Odkąd pamiętam, moim marzeniem był dom z ogródkiem, okazało się, że mój obecny mąż też ma takie pragnienie. Wspólną pracą i wyrzeczeniami udało nam się ten plan zrealizować. W zeszłym roku staliśmy się szczęśliwymi posiadaczami małego domku w urokliwej okolicy. Z trzech stron otacza nas las, a nieopodal naszej działki płynie leniwa rzeka. Jeszcze za czasów narzeczeństwa zakochaliśmy się w tych stronach, często jeździliśmy tu odpocząć. Byłam bardzo zadowolona, gdy udało nam się tutaj kupić działkę, nie mogliśmy wybrać lepszego miejsca do życia. W ostatnie wakacje sporo pracowaliśmy w naszym ogrodzie, by nadać mu ostateczny charakter, wydzieliliśmy część na ogródek warzywny i zasadziliśmy krzewy owocowe. Zbudowaliśmy też altanę i wymurowaliśmy grill.

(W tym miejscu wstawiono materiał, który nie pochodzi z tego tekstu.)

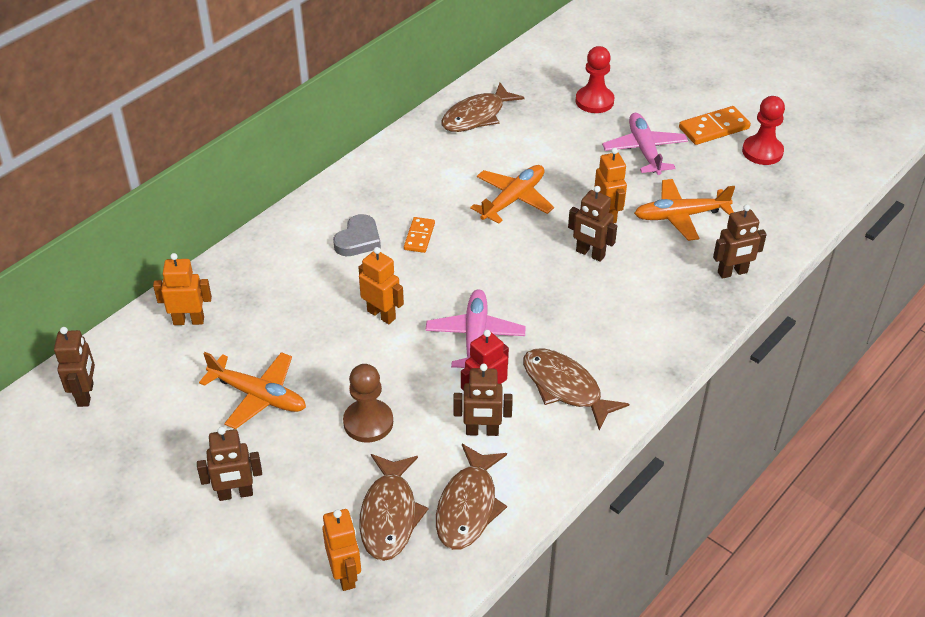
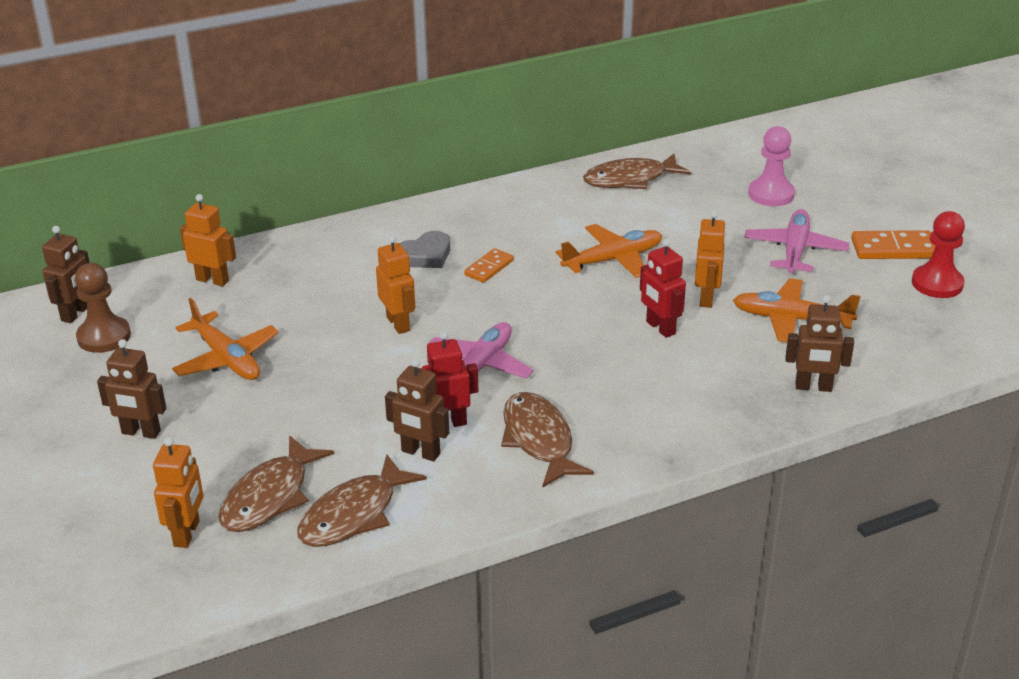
camera: 25 degrees right, 10 degrees down
(368, 422) = (312, 411): brown pawn -> brown pawn (104, 337)
(590, 254) = (660, 328): brown robot -> red robot
(594, 101) = (771, 194): red pawn -> pink pawn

Od samego początku przyjmowaliśmy sporo gości, chcieliśmy podzielić się z całym światem naszym szczęściem. Od wiosny do końca lata, w każdy weekend, zabieraliśmy przyjaciół i rodzinę nad rzekę, a wieczorami przesiadywaliśmy przy grillu. Część gości wracała do domów, a niektórzy nocowali u nas. Każdy był zachwycony naszym kawałkiem ziemi. Po pół roku takich intensywnych weekendów zaczęliśmy tęsknić za spokojem, może było to po nas widać, bo większość naszych stałych gości zmniejszyło częstotliwość przyjazdów. W zasadzie to wpadają głównie w okolicy świąt i urodzin, kiedy ich zapraszamy. Niestety z jedną osobą mamy problem, wciąż wpada niezapowiedzianie, w niemal każdy weekend i nie rozumie, że chcielibyśmy mieć czas dla siebie.
Tą nieszczęsną osobą jest kuzyn mojego męża. Bardzo lubię Jacka, ale co za dużo, to niezdrowo. Upodobał sobie nasz mały domek i wpada do nas jak do siebie. Nie przeszkadza mu, że my pracujemy w ogrodzie, a on wyleguje się w salonie przed telewizorem albo śpi do południa. Nie pomaga nawet przy przygotowywaniu posiłków, a wymagania ma ponad przeciętne. Gdyby nie to, że jest członkiem rodziny męża, pewnie już dawno bym go wyrzuciła. Mąż delikatnie dał mu do zrozumienia, że nie życzymy sobie jego odwiedzin tak często, ale on wydaje się mieć to w poważaniu. Nie przyjmuje do wiadomości, że możemy mieć inne plany.
Ostatnio chcieliśmy go oszukać i powiedzieliśmy, że w przyszłym tygodniu wyjeżdżamy na weekend w góry, niestety nie zrobiło to na nim wrażenia, poprosił, żebyśmy dorobili mu klucze, a on popilnuje nam domu pod naszą nieobecność. Po naszej odmowie tylko wzruszył ramionami, a w kolejny weekend okazało się, że przyjechał z własnym kompletem kluczy, przekonany, że na prawdę nas nie będzie. Musieliśmy skłamać, że odwołaliśmy wyjazd, ale nie mieliśmy siły pytać skąd ma te klucze. Dziwi mnie spokój mojego męża w tej sytuacji.
Jestem załamana. Dlaczego mój mąż nie może być bardziej stanowczy i prosto w twarz powiedzieć Jackowi, że ma już do nas nie przyjeżdżać? Nie chcę konfliktów w rodzinie, ale marzę też o odpoczynku we własnym domu. Mam nadzieję, że kiedyś mu się znudzi psucie nam każdego weekendu.